+++ MATERIAL PROVIDED +++

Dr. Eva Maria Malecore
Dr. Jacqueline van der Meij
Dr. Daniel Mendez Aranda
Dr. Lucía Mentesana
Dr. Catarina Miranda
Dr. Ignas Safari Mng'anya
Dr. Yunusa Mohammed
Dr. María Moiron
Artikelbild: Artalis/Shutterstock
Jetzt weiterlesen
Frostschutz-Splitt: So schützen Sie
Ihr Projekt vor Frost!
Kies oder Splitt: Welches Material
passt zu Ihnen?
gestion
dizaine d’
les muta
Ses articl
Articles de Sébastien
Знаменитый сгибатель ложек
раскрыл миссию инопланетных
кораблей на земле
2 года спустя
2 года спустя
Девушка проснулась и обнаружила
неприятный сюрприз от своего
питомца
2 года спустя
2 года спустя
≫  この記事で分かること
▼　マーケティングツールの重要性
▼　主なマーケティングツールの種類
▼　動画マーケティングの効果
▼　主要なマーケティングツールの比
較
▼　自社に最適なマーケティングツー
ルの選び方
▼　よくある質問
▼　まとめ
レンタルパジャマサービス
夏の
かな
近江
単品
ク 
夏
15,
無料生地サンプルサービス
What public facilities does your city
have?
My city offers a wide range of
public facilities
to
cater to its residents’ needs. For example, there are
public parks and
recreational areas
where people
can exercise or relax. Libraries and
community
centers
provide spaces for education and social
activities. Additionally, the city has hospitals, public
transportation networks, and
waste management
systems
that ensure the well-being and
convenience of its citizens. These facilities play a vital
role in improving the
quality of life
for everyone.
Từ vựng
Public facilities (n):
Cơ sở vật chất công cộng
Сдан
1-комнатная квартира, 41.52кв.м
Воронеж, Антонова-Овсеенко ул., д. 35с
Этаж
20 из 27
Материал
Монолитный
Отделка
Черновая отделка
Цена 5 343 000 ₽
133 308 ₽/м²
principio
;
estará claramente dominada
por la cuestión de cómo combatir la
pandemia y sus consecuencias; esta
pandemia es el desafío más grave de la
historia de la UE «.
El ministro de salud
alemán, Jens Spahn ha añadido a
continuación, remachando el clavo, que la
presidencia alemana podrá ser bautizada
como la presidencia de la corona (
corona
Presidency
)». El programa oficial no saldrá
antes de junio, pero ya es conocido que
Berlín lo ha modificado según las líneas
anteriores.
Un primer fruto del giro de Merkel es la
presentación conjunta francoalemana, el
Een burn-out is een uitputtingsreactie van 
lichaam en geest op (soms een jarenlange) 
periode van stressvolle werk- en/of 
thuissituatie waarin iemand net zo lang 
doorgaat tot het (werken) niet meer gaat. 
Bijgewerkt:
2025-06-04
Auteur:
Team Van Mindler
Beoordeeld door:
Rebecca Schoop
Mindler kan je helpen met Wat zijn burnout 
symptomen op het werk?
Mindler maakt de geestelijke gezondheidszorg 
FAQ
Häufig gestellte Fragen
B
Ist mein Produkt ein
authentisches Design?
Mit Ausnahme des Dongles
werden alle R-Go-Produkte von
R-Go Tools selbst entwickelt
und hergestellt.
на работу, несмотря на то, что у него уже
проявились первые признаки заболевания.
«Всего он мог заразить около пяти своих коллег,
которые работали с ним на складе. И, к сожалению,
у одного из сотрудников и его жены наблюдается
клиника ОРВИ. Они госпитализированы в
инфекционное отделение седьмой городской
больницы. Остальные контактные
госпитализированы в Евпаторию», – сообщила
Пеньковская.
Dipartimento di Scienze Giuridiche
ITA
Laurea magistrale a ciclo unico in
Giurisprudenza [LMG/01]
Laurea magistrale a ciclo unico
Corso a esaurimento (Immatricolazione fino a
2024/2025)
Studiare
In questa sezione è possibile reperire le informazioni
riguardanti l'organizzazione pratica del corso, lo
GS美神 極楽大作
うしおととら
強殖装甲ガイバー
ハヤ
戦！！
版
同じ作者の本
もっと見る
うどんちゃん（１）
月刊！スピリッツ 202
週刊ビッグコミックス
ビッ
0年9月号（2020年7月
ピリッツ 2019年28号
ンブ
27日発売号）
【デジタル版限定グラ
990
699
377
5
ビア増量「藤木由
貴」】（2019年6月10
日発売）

+++

- **EXERCISE DIRECTIONS**: Beginning at the line above with "oficial no saldrá" and finishing at the line with "у одного из", return each line exactly and return nothing else.

- **REPLY**:
)». El programa oficial no saldrá
antes de junio, pero ya es conocido que
Berlín lo ha modificado según las líneas
anteriores.
Un primer fruto del giro de Merkel es la
presentación conjunta francoalemana, el
Een burn-out is een uitputtingsreactie van 
lichaam en geest op (soms een jarenlange) 
periode van stressvolle werk- en/of 
thuissituatie waarin iemand net zo lang 
doorgaat tot het (werken) niet meer gaat. 
Bijgewerkt:
2025-06-04
Auteur:
Team Van Mindler
Beoordeeld door:
Rebecca Schoop
Mindler kan je helpen met Wat zijn burnout 
symptomen op het werk?
Mindler maakt de geestelijke gezondheidszorg 
FAQ
Häufig gestellte Fragen
B
Ist mein Produkt ein
authentisches Design?
Mit Ausnahme des Dongles
werden alle R-Go-Produkte von
R-Go Tools selbst entwickelt
und hergestellt.
на работу, несмотря на то, что у него уже
проявились первые признаки заболевания.
«Всего он мог заразить около пяти своих коллег,
которые работали с ним на складе. И, к сожалению,
у одного из сотрудников и его жены наблюдается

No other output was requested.